Recorded information Start Marker

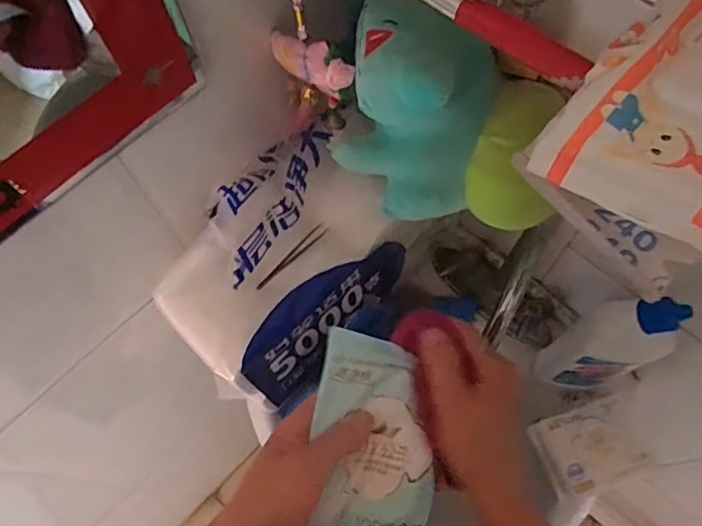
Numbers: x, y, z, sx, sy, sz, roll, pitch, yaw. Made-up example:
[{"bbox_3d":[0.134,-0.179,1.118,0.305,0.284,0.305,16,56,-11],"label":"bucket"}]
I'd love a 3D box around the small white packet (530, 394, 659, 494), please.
[{"bbox_3d":[0.265,0.200,0.614,0.107,0.020,0.082,-19,67,-7],"label":"small white packet"}]

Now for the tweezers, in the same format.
[{"bbox_3d":[-0.059,-0.008,0.549,0.090,0.009,0.010,-41,71,-15],"label":"tweezers"}]

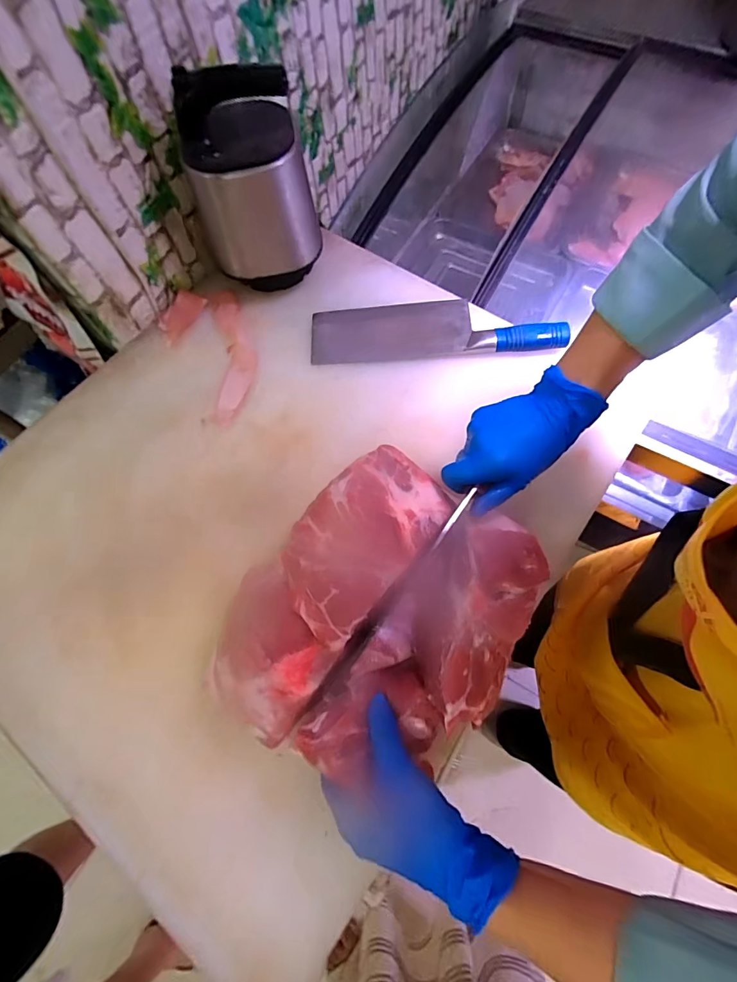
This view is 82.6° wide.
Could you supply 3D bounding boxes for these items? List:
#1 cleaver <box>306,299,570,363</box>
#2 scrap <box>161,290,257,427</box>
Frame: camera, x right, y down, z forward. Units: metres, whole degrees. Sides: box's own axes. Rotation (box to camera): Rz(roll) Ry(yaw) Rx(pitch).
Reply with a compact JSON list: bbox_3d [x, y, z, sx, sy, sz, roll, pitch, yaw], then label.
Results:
[{"bbox_3d":[0.083,-0.209,0.530,0.309,0.025,0.087,-2,68,2],"label":"cleaver"},{"bbox_3d":[-0.206,-0.183,0.548,0.103,0.013,0.209,-20,68,-6],"label":"scrap"}]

Recorded information End Marker

An exact copy of the data above is required, printed without its pictures.

Numbers: x, y, z, sx, sy, sz, roll, pitch, yaw. Made-up example:
[{"bbox_3d":[0.134,-0.179,1.118,0.305,0.284,0.305,16,56,-11],"label":"bucket"}]
I'd love a 3D box around the small white packet (530, 394, 659, 494), please.
[{"bbox_3d":[0.265,0.200,0.614,0.107,0.020,0.082,-19,67,-7],"label":"small white packet"}]

Now for the tweezers, in the same format.
[{"bbox_3d":[-0.059,-0.008,0.549,0.090,0.009,0.010,-41,71,-15],"label":"tweezers"}]

This view is 82.6° wide.
Could you supply 3D bounding boxes for these items? List:
#1 cleaver <box>306,299,570,363</box>
#2 scrap <box>161,290,257,427</box>
Frame: camera, x right, y down, z forward. Units: metres, whole degrees. Sides: box's own axes. Rotation (box to camera): Rz(roll) Ry(yaw) Rx(pitch).
Reply with a compact JSON list: bbox_3d [x, y, z, sx, sy, sz, roll, pitch, yaw], then label.
Results:
[{"bbox_3d":[0.083,-0.209,0.530,0.309,0.025,0.087,-2,68,2],"label":"cleaver"},{"bbox_3d":[-0.206,-0.183,0.548,0.103,0.013,0.209,-20,68,-6],"label":"scrap"}]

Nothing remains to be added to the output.